ROMA – La Serie A proverà a concludere il campionato, anche spingendosi a giocare in piena estate. Lo rivela il presidente della Figc, Gabriele Gravina, intervenuto a Radio Marte. Sono giorni di continue consultazioni a distanza tra i presidenti di A per arginare la crisi e cercare di programmare il futuro quando l’emergenza coronavirus lo consentirà. “Io per cultura mi arrendo con grande difficoltà – dice il n.1 del calcio -. Fino a quando avrò la possibilità, conserverò la speranza di far ripartire i campionati. Farò qualsiasi tentativo per arrivare a questa definizione. Sono consapevole che è prematuro pensare a una data, ma dobbiamo pensare in positivo. Proveremo a fare il massimo per giocare anche a costo di chiedere il supporto di Uefa e Fifa, di andare oltre il 30 giugno quindi sfruttando anche luglio e agosto”.

“Sarebbe una sconfitta assegnare il titolo a tavolino o annullare il campionato”

Sarà difficile, però, trovare unanimità in Lega: “In questo momento non c’è spazio per gli interessi del singolo. Mi appello al buon senso, tanto poi alla fine è la Federazione che dovrà decidere”. Gravina respinge le ipotesi di annullamento o assegnazione a tavolino del titolo: “La ritengo una sconfitta mia e del valore della competizione. Si aprirebbe uno scenario antipatico. Rinuncio, ostinatamente, a fare riflessioni che portano a una conclusione del genere. Finché sarà possibile, continuerò a rigettare queste ipotesi”.

“Il governo deve aiutarci adottando una serie di norme”

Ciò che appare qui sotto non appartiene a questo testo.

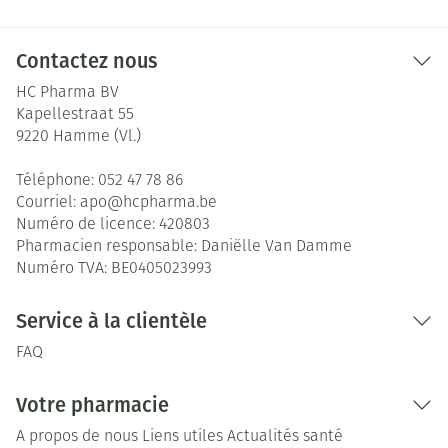
Contactez nous
HC Pharma BV
Kapellestraat 55
9220
Hamme (Vl.)
Téléphone:
052 47 78 86
Courriel:
apo@
hcpharma.be
Numéro de licence:
420803
Pharmacien responsable:
Daniëlle Van Damme
Numéro TVA:
BE0405023993
Service à la clientèle
FAQ
Votre pharmacie
A propos de nous
Liens utiles
Actualités santé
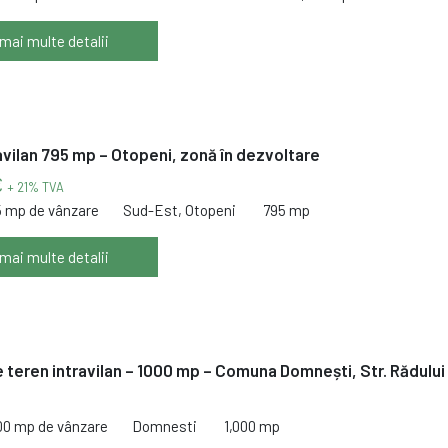
 mai multe detalii
avilan 795 mp – Otopeni, zonă în dezvoltare
€
+ 21% TVA
5 mp de vânzare
Sud-Est, Otopeni
795 mp
 mai multe detalii
 teren intravilan – 1000 mp – Comuna Domnești, Str. Rădului
000 mp de vânzare
Domnesti
1,000 mp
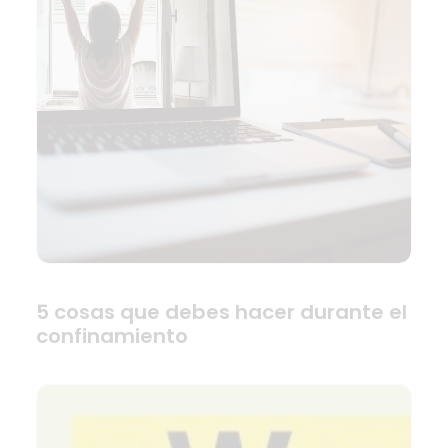
5 cosas que debes hacer durante el
confinamiento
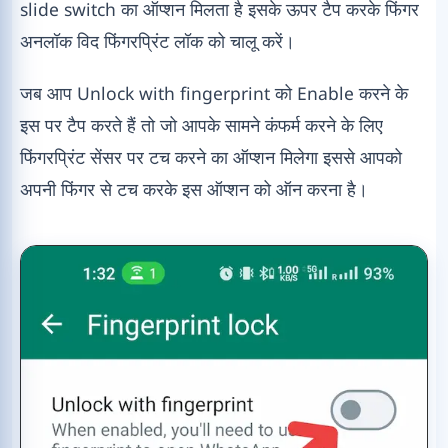
slide switch का ऑप्शन मिलता है इसके ऊपर टैप करके फिंगर
अनलॉक विद फिंगरप्रिंट लॉक को चालू करें।
जब आप Unlock with fingerprint को Enable करने के
इस पर टैप करते हैं तो जो आपके सामने कंफर्म करने के लिए
फिंगरप्रिंट सेंसर पर टच करने का ऑप्शन मिलेगा इससे आपको
अपनी फिंगर से टच करके इस ऑप्शन को ऑन करना है।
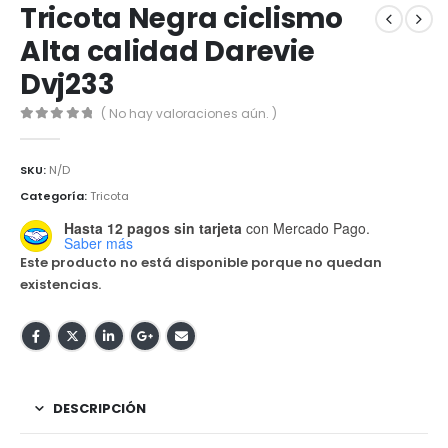
Tricota Negra ciclismo
Alta calidad Darevie
Dvj233
( No hay valoraciones aún. )
0
out of 5
SKU:
N/D
Categoría:
Tricota
Hasta 12 pagos sin tarjeta
con Mercado Pago.
Saber más
Este producto no está disponible porque no quedan
existencias.
DESCRIPCIÓN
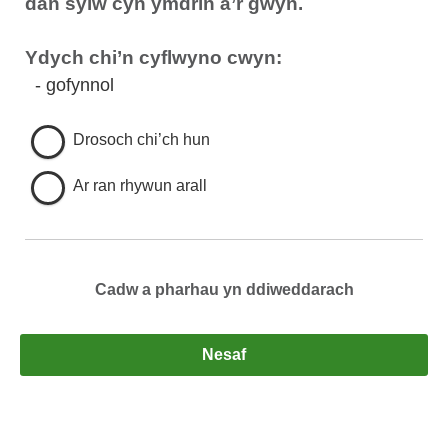
dan sylw cyn ymdrin â’r gŵyn.
Ydych chi’n cyflwyno cwyn:
- gofynnol
Drosoch chi’ch hun
Ar ran rhywun arall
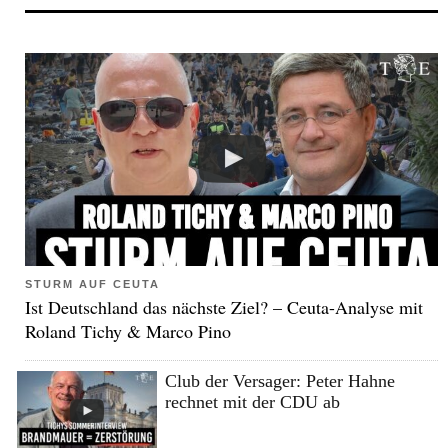
STURM AUF CEUTA
Ist Deutschland das nächste Ziel? – Ceuta-Analyse mit
Roland Tichy & Marco Pino
Club der Versager: Peter Hahne
rechnet mit der CDU ab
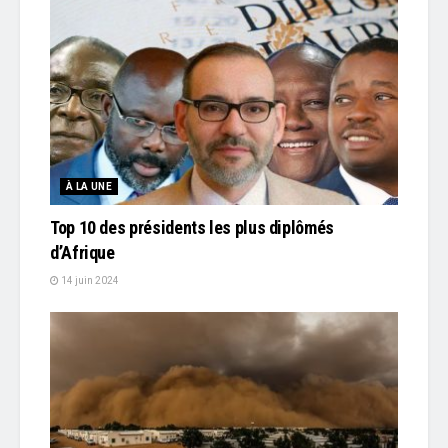
À LA UNE
Top 10 des présidents les plus diplômés
d’Afrique
14 juin 2024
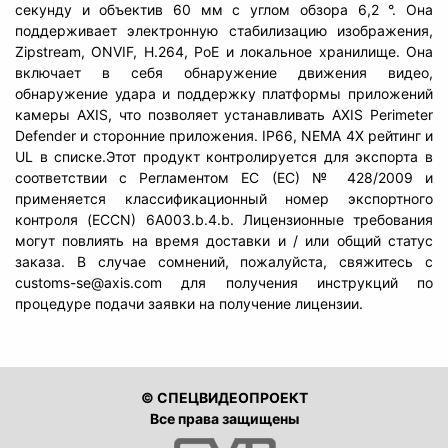
секунду и объектив 60 мм с углом обзора 6,2 °. Она
поддерживает электронную стабилизацию изображения,
Zipstream, ONVIF, H.264, PoE и локальное хранилище. Она
включает в себя обнаружение движения видео,
обнаружение удара и поддержку платформы приложений
камеры AXIS, что позволяет устанавливать AXIS Perimeter
Defender и сторонние приложения. IP66, NEMA 4X рейтинг и
UL в списке.Этот продукт контролируется для экспорта в
соответствии с Регламентом ЕС (EC) № 428/2009 и
применяется классификационный номер экспортного
контроля (ECCN) 6A003.b.4.b. Лицензионные требования
могут повлиять на время доставки и / или общий статус
заказа. В случае сомнений, пожалуйста, свяжитесь с
customs-se@axis.com для получения инструкций по
процедуре подачи заявки на получение лицензии.
© СПЕЦВИДЕОПРОЕКТ
Все права защищены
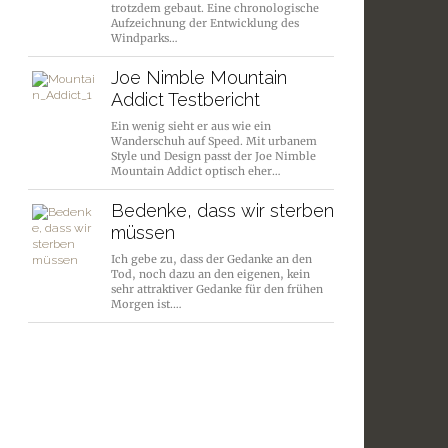
trotzdem gebaut. Eine chronologische
Aufzeichnung der Entwicklung des
Windparks…
Joe Nimble Mountain
Addict Testbericht
Ein wenig sieht er aus wie ein
Wanderschuh auf Speed. Mit urbanem
Style und Design passt der Joe Nimble
Mountain Addict optisch eher…
Bedenke, dass wir sterben
müssen
Ich gebe zu, dass der Gedanke an den
Tod, noch dazu an den eigenen, kein
sehr attraktiver Gedanke für den frühen
Morgen ist.…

Giovedì in calendario c’è un nuovo appuntamento “per lavorare su una serie di proposte che riguardano alcuni emendamenti da far valutare al governo, ma ci sono tantissimi temi di nostra pertinenza. Noi non vogliamo chiedere soldi, ma stiamo denunciando uno stato di crisi. Chiediamo di agevolarci con una serie di norme che possano dare uno sviluppo moderno al nostro calcio. Ci vedremo giovedì, poi ci incontreremo di nuovo la prossima settimana per un tavolo di lavoro permanente e costante, mettendo insieme idee indispensabili per formare progetti”.